Start of Block

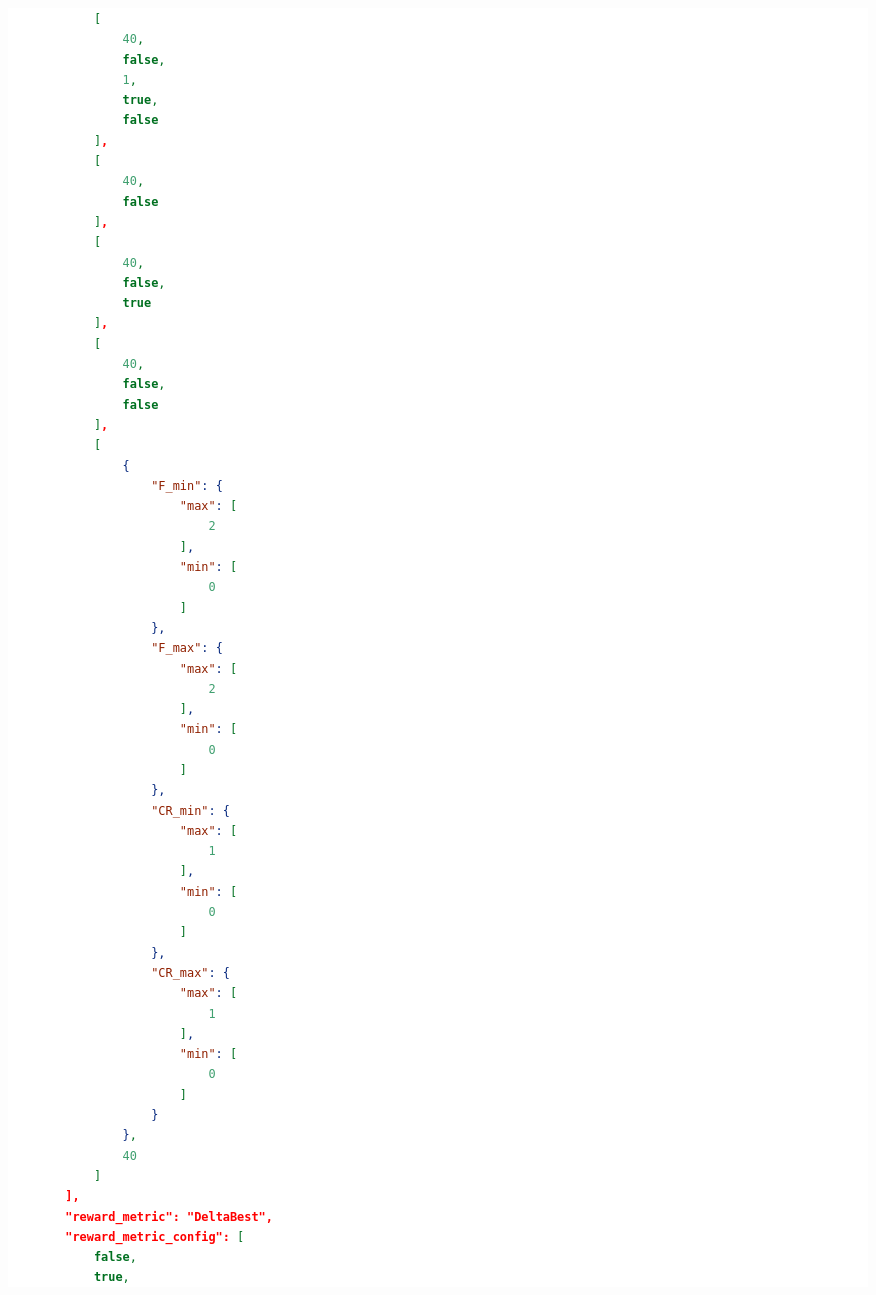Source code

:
 ```json
            [
                40,
                false,
                1,
                true,
                false
            ],
            [
                40,
                false
            ],
            [
                40,
                false,
                true
            ],
            [
                40,
                false,
                false
            ],
            [
                {
                    "F_min": {
                        "max": [
                            2
                        ],
                        "min": [
                            0
                        ]
                    },
                    "F_max": {
                        "max": [
                            2
                        ],
                        "min": [
                            0
                        ]
                    },
                    "CR_min": {
                        "max": [
                            1
                        ],
                        "min": [
                            0
                        ]
                    },
                    "CR_max": {
                        "max": [
                            1
                        ],
                        "min": [
                            0
                        ]
                    }
                },
                40
            ]
        ],
        "reward_metric": "DeltaBest",
        "reward_metric_config": [
            false,
            true,
```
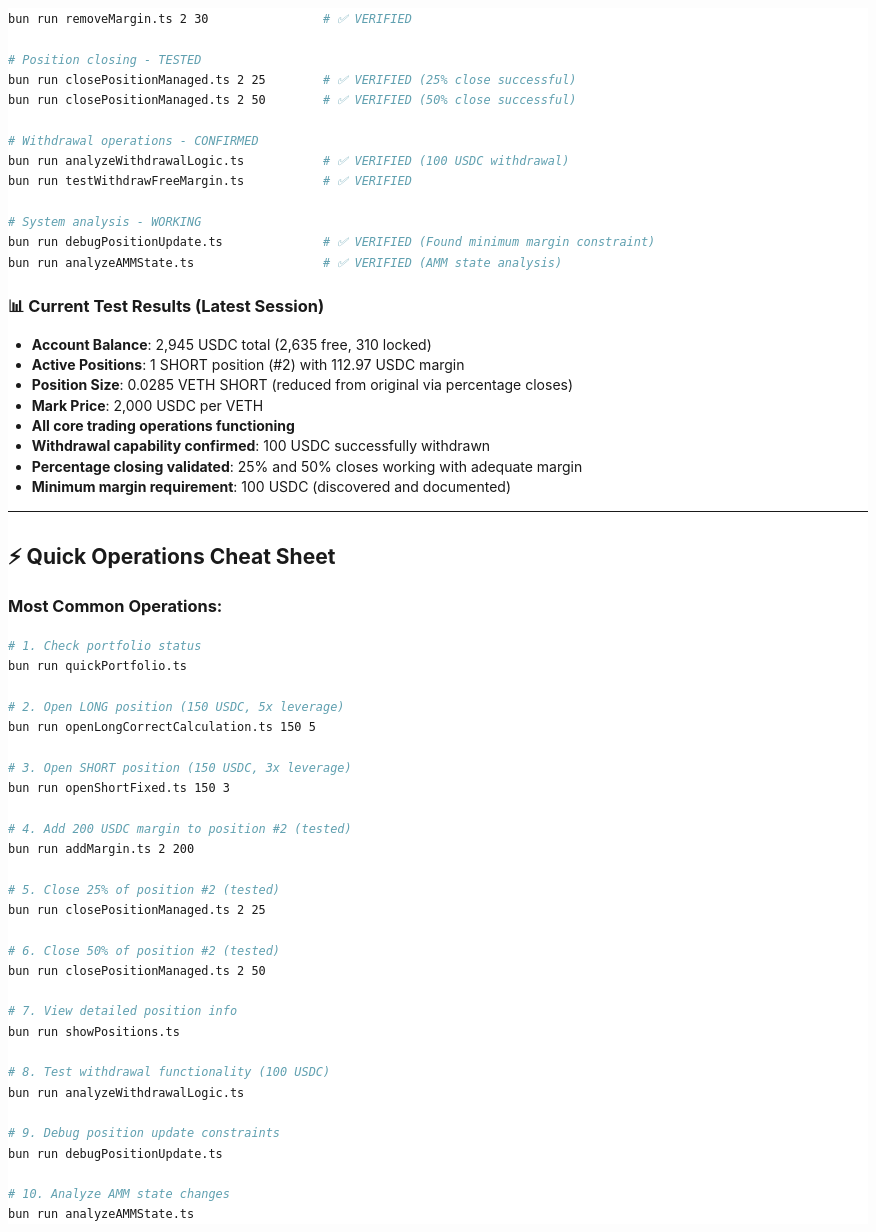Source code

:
 ```bash
bun run removeMargin.ts 2 30                # ✅ VERIFIED

# Position closing - TESTED
bun run closePositionManaged.ts 2 25        # ✅ VERIFIED (25% close successful)
bun run closePositionManaged.ts 2 50        # ✅ VERIFIED (50% close successful)

# Withdrawal operations - CONFIRMED
bun run analyzeWithdrawalLogic.ts           # ✅ VERIFIED (100 USDC withdrawal)
bun run testWithdrawFreeMargin.ts           # ✅ VERIFIED

# System analysis - WORKING
bun run debugPositionUpdate.ts              # ✅ VERIFIED (Found minimum margin constraint)
bun run analyzeAMMState.ts                  # ✅ VERIFIED (AMM state analysis)
```

### **📊 Current Test Results (Latest Session)**
- **Account Balance**: 2,945 USDC total (2,635 free, 310 locked)
- **Active Positions**: 1 SHORT position (#2) with 112.97 USDC margin
- **Position Size**: 0.0285 VETH SHORT (reduced from original via percentage closes)
- **Mark Price**: 2,000 USDC per VETH
- **All core trading operations functioning**
- **Withdrawal capability confirmed**: 100 USDC successfully withdrawn
- **Percentage closing validated**: 25% and 50% closes working with adequate margin
- **Minimum margin requirement**: 100 USDC (discovered and documented)

---

## ⚡ Quick Operations Cheat Sheet

### **Most Common Operations:**
```bash
# 1. Check portfolio status
bun run quickPortfolio.ts

# 2. Open LONG position (150 USDC, 5x leverage)
bun run openLongCorrectCalculation.ts 150 5

# 3. Open SHORT position (150 USDC, 3x leverage)  
bun run openShortFixed.ts 150 3

# 4. Add 200 USDC margin to position #2 (tested)
bun run addMargin.ts 2 200

# 5. Close 25% of position #2 (tested)
bun run closePositionManaged.ts 2 25

# 6. Close 50% of position #2 (tested)
bun run closePositionManaged.ts 2 50

# 7. View detailed position info
bun run showPositions.ts

# 8. Test withdrawal functionality (100 USDC)
bun run analyzeWithdrawalLogic.ts

# 9. Debug position update constraints
bun run debugPositionUpdate.ts

# 10. Analyze AMM state changes
bun run analyzeAMMState.ts
```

End of Block

*EXERCISE REQUIREMENTS*: Extract every line of the records above that contains the word "debugPositionUpdate".

*PROBLEM SOLUTION*:
bun run debugPositionUpdate.ts              # ✅ VERIFIED (Found minimum margin constraint)
bun run debugPositionUpdate.ts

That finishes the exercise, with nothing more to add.